Mehrsprachigkeit stimuliert das Gehirn
Auch sei es nicht so, führt Lang aus, dass das Erlernen des Arabischen zulasten des Französischen ginge. Vielmehr stimuliere Mehrsprachigkeit laut Neurologen das Gehirn und verfeinere das Spiel von Vergleich und Unterscheidung die Ausdrucksfähigkeit. Falsch sei schließlich, dass keine Nachfrage bestehe: Das IMA, das in Paris und Tourcoing jährlich 2000 Lernwillige unterrichtet und einen standardisierten Sprachtest entwickelt hat, muss wegen Auslastung ständig Kandidaten abweisen. Mangels Möglichkeiten in öffentlichen Schulen lernen geschätzt zwischen 65.000 und 300.000 Kinder und Erwachsene Arabisch in Privatvereinen – wo weder die Qualität des Unterrichts noch dessen Konformität mit laizistisch-demokratischen Grundsätzen kontrolliert werden kann.
Niemand bestreitet, und am wenigsten Jack Lang, dass Fundamentalisten Arabischunterricht gern instrumentalisieren.

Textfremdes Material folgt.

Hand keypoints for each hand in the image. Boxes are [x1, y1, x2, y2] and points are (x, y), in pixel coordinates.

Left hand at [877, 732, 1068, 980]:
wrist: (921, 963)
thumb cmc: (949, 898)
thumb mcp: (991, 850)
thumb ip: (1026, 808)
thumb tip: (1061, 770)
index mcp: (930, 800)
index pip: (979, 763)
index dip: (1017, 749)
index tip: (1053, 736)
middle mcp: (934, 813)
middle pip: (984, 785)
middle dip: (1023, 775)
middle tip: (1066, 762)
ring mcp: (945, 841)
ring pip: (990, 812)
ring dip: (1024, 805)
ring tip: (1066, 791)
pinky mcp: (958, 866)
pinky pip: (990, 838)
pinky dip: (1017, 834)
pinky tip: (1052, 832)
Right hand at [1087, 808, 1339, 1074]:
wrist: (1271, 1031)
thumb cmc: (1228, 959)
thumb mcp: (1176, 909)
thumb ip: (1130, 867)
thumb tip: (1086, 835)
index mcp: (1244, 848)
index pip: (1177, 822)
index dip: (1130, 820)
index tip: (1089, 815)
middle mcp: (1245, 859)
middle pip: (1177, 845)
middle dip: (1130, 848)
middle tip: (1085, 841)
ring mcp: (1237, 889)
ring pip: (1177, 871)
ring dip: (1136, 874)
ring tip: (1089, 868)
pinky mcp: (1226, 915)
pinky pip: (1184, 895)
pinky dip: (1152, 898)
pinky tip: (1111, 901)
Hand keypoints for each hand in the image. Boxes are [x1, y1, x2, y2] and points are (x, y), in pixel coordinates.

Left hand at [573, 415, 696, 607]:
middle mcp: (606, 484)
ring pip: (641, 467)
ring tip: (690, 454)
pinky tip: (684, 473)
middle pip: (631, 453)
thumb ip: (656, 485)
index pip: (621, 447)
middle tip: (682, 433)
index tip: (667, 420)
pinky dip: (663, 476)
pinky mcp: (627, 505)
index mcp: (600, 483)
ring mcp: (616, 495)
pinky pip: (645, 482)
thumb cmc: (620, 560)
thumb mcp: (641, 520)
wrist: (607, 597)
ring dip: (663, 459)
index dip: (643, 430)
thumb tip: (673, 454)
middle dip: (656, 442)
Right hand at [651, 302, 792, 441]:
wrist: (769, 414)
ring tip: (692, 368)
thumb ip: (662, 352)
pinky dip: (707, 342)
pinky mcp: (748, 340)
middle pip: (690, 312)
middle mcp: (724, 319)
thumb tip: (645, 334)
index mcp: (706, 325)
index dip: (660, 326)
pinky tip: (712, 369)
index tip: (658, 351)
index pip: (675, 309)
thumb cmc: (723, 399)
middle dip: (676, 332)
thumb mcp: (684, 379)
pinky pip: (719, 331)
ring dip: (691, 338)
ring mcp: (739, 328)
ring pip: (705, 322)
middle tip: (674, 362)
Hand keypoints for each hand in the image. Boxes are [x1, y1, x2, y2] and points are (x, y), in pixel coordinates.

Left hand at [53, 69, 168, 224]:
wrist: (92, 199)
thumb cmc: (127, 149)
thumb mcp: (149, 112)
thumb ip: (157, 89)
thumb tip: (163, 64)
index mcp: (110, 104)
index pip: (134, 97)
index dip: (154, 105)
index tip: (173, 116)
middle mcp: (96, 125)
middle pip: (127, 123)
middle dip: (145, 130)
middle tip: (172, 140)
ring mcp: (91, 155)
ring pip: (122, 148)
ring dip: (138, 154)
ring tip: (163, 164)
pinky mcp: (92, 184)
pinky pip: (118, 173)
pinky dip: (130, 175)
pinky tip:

So sei der Ausbau des staatlichen Angebots nicht zuletzt das beste Mittel, den Verdacht des Vehikels der Islamisierung, wo nicht gar des „Idioms der Terroristen“ (so der rechtsextreme Publizist und Politiker Éric Zemmour in einer Fernsehdebatte mit Lang 2020), aus der Welt zu räumen. Das IMA, das in der Kulturvermittlung das tut, was der Staat im Bereich des Sprachunterrichts tun sollte, zeigt häufig Ausstellungen über Orientchristen, Sephardim oder queere Künstler. Arabisch und Toleranz gehen hier Hand in Hand.